POV in Film
Spoilers for Schindler’s List, Fight Club, and No Country for Old Men.
Going off what we discussed in class when point of view was being introduced, unlike in literature, most films that utilize “first-person” perspective don’t literally display footage as if through the eyes of the protagonist (although there are some exceptions) because that limits how much can be conveyed in one shot — like character emotions, for example. The audience can usually only pick up the main character’s emotions by observing their face, which is physically impossible with literal first-person point of view filming. Cinematographers have to resort to alternative methods of delivering a “first-person” experience, which can sometimes lead to some really ingenious strategies.

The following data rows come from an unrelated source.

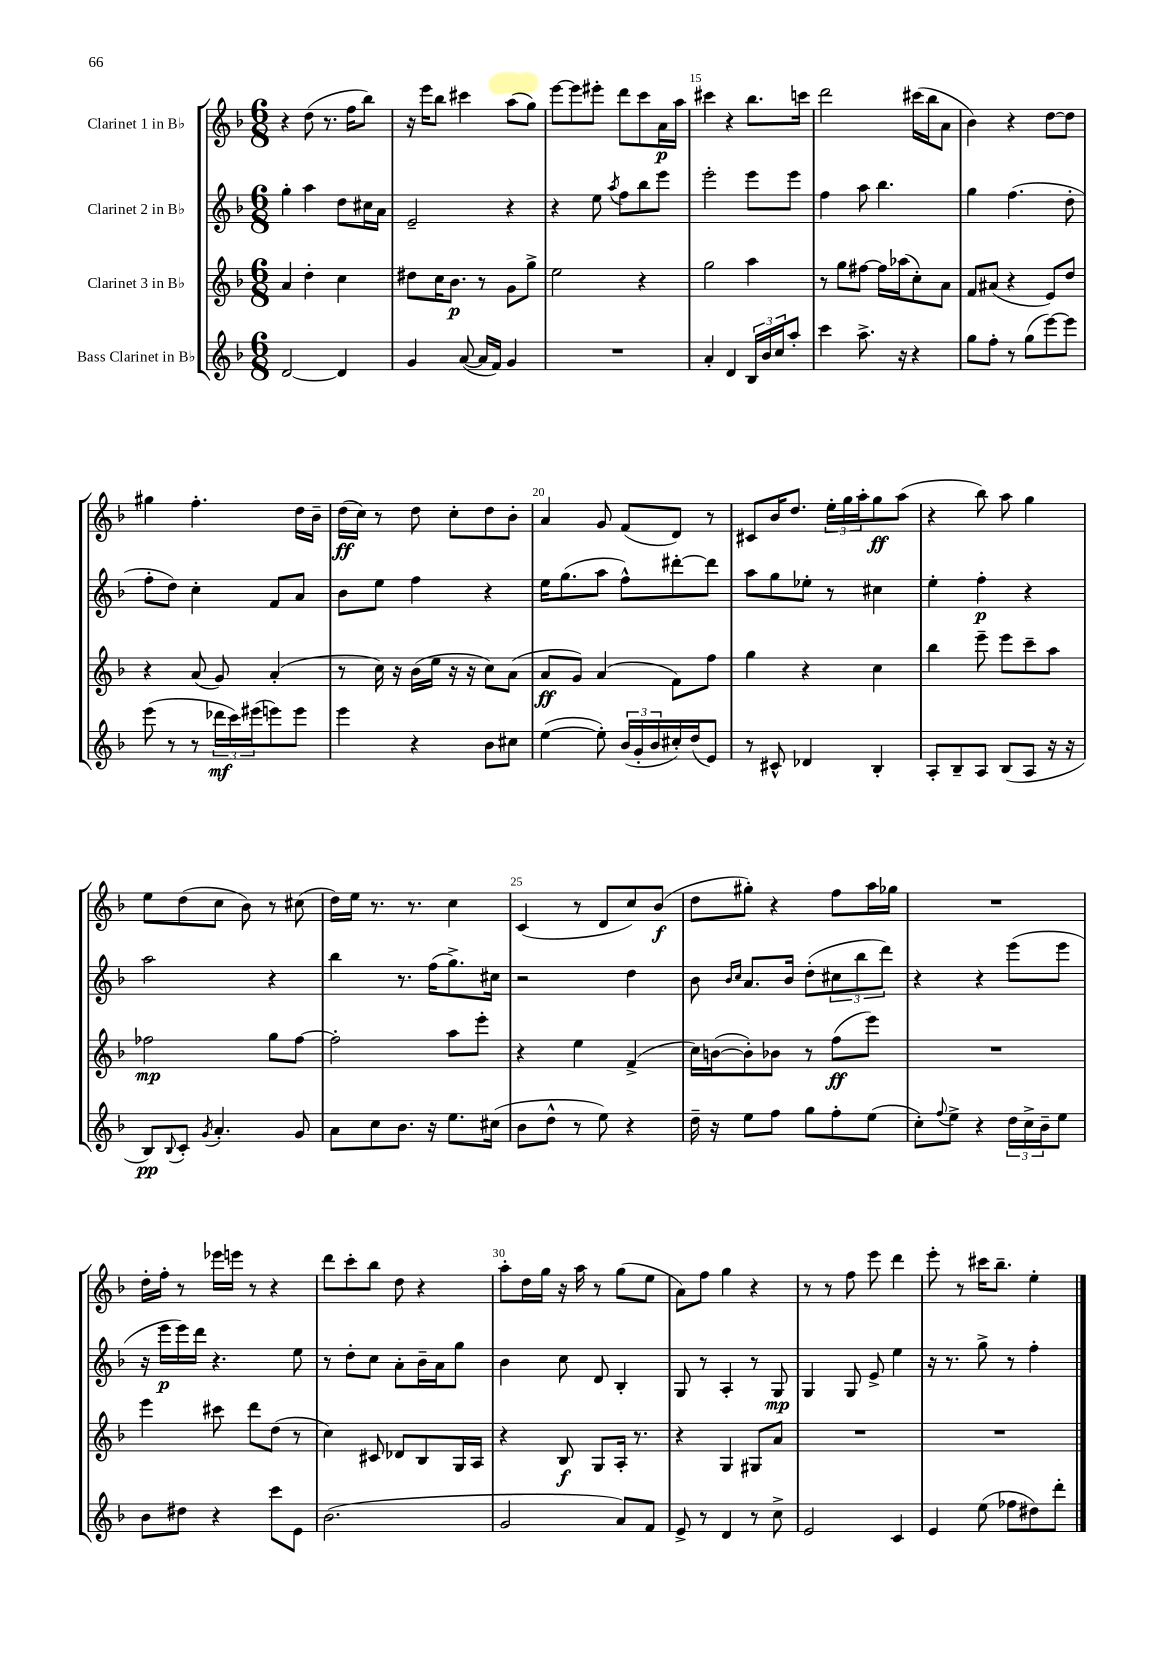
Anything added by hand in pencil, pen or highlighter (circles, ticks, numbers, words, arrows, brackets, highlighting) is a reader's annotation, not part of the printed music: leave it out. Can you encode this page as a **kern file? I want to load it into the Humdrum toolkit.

**kern	**kern	**kern	**kern
*staff4	*staff3	*staff2	*staff1
*clefG2	*clefG2	*clefG2	*clefG2
*k[b-]	*k[b-]	*k[b-]	*k[b-]
*M6/8	*M6/8	*M6/8	*M6/8
[2d/	4a/	4gg'\	4r
.	4dd'\	4aa\	(8dd\
.	.	.	8.r
4d/]	4cc\	8dd\L	.
.	.	.	16ff\LK
.	.	16cc#\L	8bb-\J)
.	.	16a\JJ	.
=	=	=	=
4g/	8dd#\L	2e~/	16r
.	.	.	16eee\LK
.	16cc\K	.	8bb-\J
.	8.b-\J	.	.
([8a/	.	.	4ccc#\
16a/]LL	8r	.	.
16f/JJ)	.	.	.
4g/	8g\L	4r	(8aa\L
.	8gg^\J	.	8gg\J)
=	=	=	=
2.r	2ee\	4r	[8eee\L
.	.	.	8eee\]
.	.	8ee\	8eee#'\J
.	.	8qaa/	.
.	.	8ff\L	8ddd\L
.	4r	8bb-\	8ccc\
.	.	8eee\J	16a\L
.	.	.	16aa\JJ
=	=	=	=
4a'/	2gg\	2eee'\	4ccc#\
4d/	.	.	4r
24B-/LL	4aa\	8eee\L	8.bb-\L
24b-/	.	.	.
24cc/J	.	.	.
8aa'/J	.	8eee\J	.
.	.	.	16ccc\Jk
=	=	=	=
4ccc\	8r	4ff\	2ddd\
.	8gg\L	.	.
8.aa^\	[8ff#\J	8aa\	.
.	16ff#\]LL	4.bb-\	.
16r	(16aa-\J	.	.
4r	8cc'\)	.	(16ccc#\LL
.	.	.	16bb-\J
.	8a\J	.	8a\J
=	=	=	=
8gg\L	8f/L	4gg\	4b-\)
8ff'\J	(8a#/J	.	.
8r	4r	(4.ff\	4r
(8gg\L	.	.	.
[8eee\)	8e/L)	.	[8dd\L
8eee\]J	8dd/J	8dd'\	8dd\]J
=	=	=	=
(8eee\	4r	8ff'\L	4gg#\
8r	.	8dd\J)	.
8r	(8a/	4cc'\	4.ff'\
24ddd-\LL	8g/)	.	.
24ccc\)	.	.	.
(24eee#\J	.	.	.
8eee\)	(4a'/	8f/L	.
8eee\J	.	8a/J	16dd\LL
.	.	.	16b-~\JJ
=	=	=	=
4eee\	8r	8b-\L	(16dd\LL
.	.	.	16cc\JJ)
.	16cc\)	8ee\J	8r
.	16r	.	.
4r	(16b-\LL	4ff\	8dd\
.	16ee\JJ	.	.
.	16r	.	8cc'\L
.	16r	.	.
8b-\L	8cc\L)	4r	8dd\
8cc#\J	(8a\J	.	8b-'\J
=	=	=	=
([4ee\	8a/L	16ee\LK	4a/
.	.	(8.gg\	.
.	8g/J)	.	.
8ee'\])	(4a/	8aa\J	8g/
(24b-/LL	.	8ff^^\L)	(8f/L
24g'/	.	.	.
24b-/	.	.	.
16cc#'/)	8f\L)	[8ddd#'\	8d/J)
(16dd/J	.	.	.
8e/J)	8ff\J	8ddd#\]J	8r
=	=	=	=
8r	4gg\	8aa\L	8c#/L
8c#^^/	.	8gg\	16b-/K
.	.	.	8.dd/J
4d-/	4r	8ee-'\J	.
.	.	8r	24ee'\LL
.	.	.	24gg\
.	.	.	24aa'\J
4B-'/	4cc\	4cc#\	8gg\
.	.	.	(8aa\J
=	=	=	=
8A'/L	4bb-\	4ee'\	4r
8B-~/	.	.	.
8A/J	8eee~\	4ff'\	8bb-\)
(8B-/L	8eee\L	.	8aa\
8A/J	8ccc~\	4r	4gg\
16r	8aa\J	.	.
16r	.	.	.
=	=	=	=
8B-/L)	2ff-\	2aa\	8ee\L
8qqB-/	.	.	.
8c'/J	.	.	(8dd\
8qg/	.	.	.
4.a'/	.	.	8cc\J
.	.	.	8b-\)
.	8gg\L	4r	8r
8g/	[8ff-\J	.	(8cc#\
=	=	=	=
8a\L	2ff-'\]	4bb-\	16dd\LL)
.	.	.	16ee\JJ
8cc\	.	.	8.r
8.b-\J	.	8.r	.
.	.	.	8.r
16r	.	(16ff\LK	.
8.ee\L	8aa\L	8.gg^\)	4cc\
.	8eee'\J	.	.
(16cc#\Jk	.	16cc#\Jk	.
=	=	=	=
8b-\L	4r	2r	(4c/
8dd^^\J	.	.	.
8r	4ee\	.	8r
8ee\)	.	.	8d/L
4r	(4f^/	4dd\	8cc/)
.	.	.	(8b-/J
=	=	=	=
16dd~\	16cc\LL)	8b-\	8dd\L
16r	([16b\J	.	.
.	.	16qqb-/LL	.
.	.	16qqcc/JJ	.
8ee\L	8b'\])	8.a/L	8gg#'\J)
8ff\J	8b-\J	.	4r
.	.	16b-/Jk	.
8gg\L	8r	(8dd'\L	.
8ff'\	(8ff\L	12cc#\	8ff\L
.	.	12bb-\	.
(8ee\J	8eee\J)	.	16aa\L
.	.	12ddd\J)	.
.	.	.	16gg-\JJ
=	=	=	=
8cc'\L)	2.r	4r	2.r
8qqff/	.	.	.
8ee^\J	.	.	.
4r	.	4r	.
24dd\LL	.	(8eee\L	.
24cc^\	.	.	.
24b-~\J	.	.	.
8ee\J	.	8eee\J	.
=	=	=	=
8b-\L	4eee\	16r	16dd'\LL
.	.	16eee\LL	16ff'\JJ
8dd#\J	.	16eee\)	8r
.	.	16ddd\JJ	.
4r	8ccc#\	4.r	16eee-\LL
.	.	.	16eee\JJ
.	8ddd\L	.	8r
8ccc\L	(8dd\J	.	4r
8e\J	8r	8ee\	.
=	=	=	=
(2.b-\	4cc\)	8r	8ddd\L
.	.	8dd'\L	8ccc'\
.	8c#/	8cc\J	8bb-\J
.	8d-/L	8a'\L	8dd\
.	8B-/	16b-~\L	4r
.	.	16a\J	.
.	16G/L	8gg\J	.
.	16A/JJ	.	.
=	=	=	=
2g/	4r	4b-\	8aa'\L
.	.	.	16dd\L
.	.	.	16gg\JJ
.	8B-/	8cc\	16r
.	.	.	16aa\
.	8G/L	8d/	8r
8a/L)	16A'/Jk	4B-'/	(8gg\L
.	8.r	.	.
8f/J	.	.	8ee\J
=	=	=	=
8e^/	4r	8G/	8a\L)
8r	.	8r	8ff\J
4d/	4G/	4A'/	4gg\
8r	8G#/L	8r	4r
8cc^\	8a/J	8G/	.
=	=	=	=
2e/	2.r	4G/	8r
.	.	.	8r
.	.	8G/	8ff\
.	.	8e^/	8eee\
4c/	.	4ee\	4ddd\
=	=	=	=
4e/	2.r	16r	8eee'\
.	.	8.r	.
.	.	.	8r
(8ee\	.	8gg^\	16ccc#\LK
.	.	.	8.bb-~\J
8ff-\L	.	8r	.
8dd#\)	.	4ff'\	4ee'\
8ddd'\J	.	.	.
==	==	==	==
*-	*-	*-	*-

Spielberg’s Schindler’s List, a sordid story about the horrors of the Holocaust and one wealthy German man’s disillusionment with the fallacy of the Third Reich, is shot almost entirely in black and white to create realism and add to the film’s dark historical mood, but one nameless little girl brings in an unexpected splash of color with her red coat as she skillfully makes her way through the streets of Krakow in an aerial shot during the liquidation of the Jewish ghettos. This trick is used to show the perspective of Oskar Schindler as he gazes down at Krakow from atop a hill and spots this innocent toddler amidst all the chaos. The color of her coat draws the audience’s eyes to her, just like how Schindler’s eyes are almost immediately drawn to her as he observes the chaos and murder of the streets below him. Spielberg uses the girl in the red coat to openly display the pure innocence of the victims of the Holocaust in stark black-and-white contrast to the horrors of what they are being subject to.
Fight Club is a more extreme example. On top of using standard first-person techniques like voice-over narration, director Dave Fincher also portrays a character as an actual person for the overwhelming majority of the film — allowing him to “interact” with people other than the narrator and influence countless events external to the narrator’s mind — and reveals at the very end that he was a figment of the narrator’s imagination the whole time, and that everything he had appeared to have done were actions the narrator himself was responsible for. This unorthodox method also includes sparse “flashes” of the character before he was introduced to show his gradual development within the narrator’s mind, cleverly tapping into the psyche of the protagonist without explicitly showing the film through his eyes.
The Coen brothers’ No Country for Old Men is a dark thriller about an unlucky man on running from psychopathic serial killer named Anton Chigurh, who stops at nothing to kill his prey. Although the main character confronts Chigurh physically multiple times throughout the film, he never actually sees the man’s face. His attacker only shoots at him from the shadows or from far enough away that he would be imperceptible. There is not a single shot in the film in which Chigurh’s appearance is visible to the main character, which allows the viewers to see him as the protagonist does: a faceless, emotionless, unstoppable force of nature.
The camera may not always provide as many opportunities for creative expression in comparison to the pen, but skilled filmmakers continue to push the boundaries of cinematography’s possibilities every decade. These clever filming techniques used to portray first-person perspective may be sparse, but their number will surely continue to grow as film theory and technology continues to develop.